[Stored entries]

····················

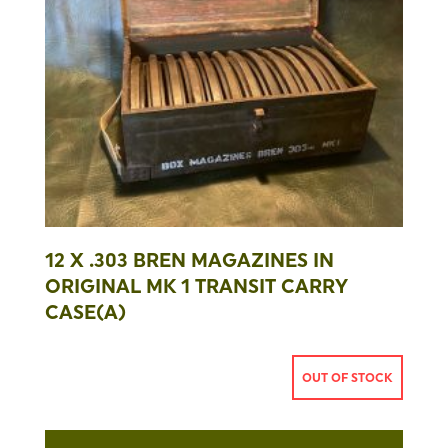
12 X .303 BREN MAGAZINES IN
ORIGINAL MK 1 TRANSIT CARRY
CASE(A)
OUT OF STOCK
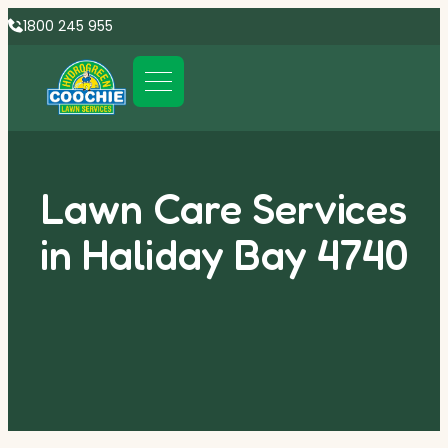
1800 245 955
Lawn Care Services
in Haliday Bay 4740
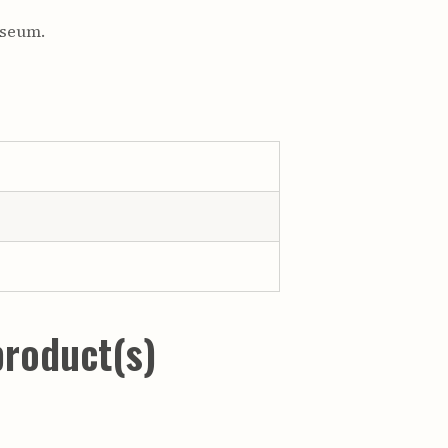
useum.
product(s)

····················

Copy every line of text in the listing word for word, leaving out the pictures.

12 X .303 BREN MAGAZINES IN
ORIGINAL MK 1 TRANSIT CARRY
CASE(A)
OUT OF STOCK
1800 245 955
Lawn Care Services
in Haliday Bay 4740
useum.
product(s)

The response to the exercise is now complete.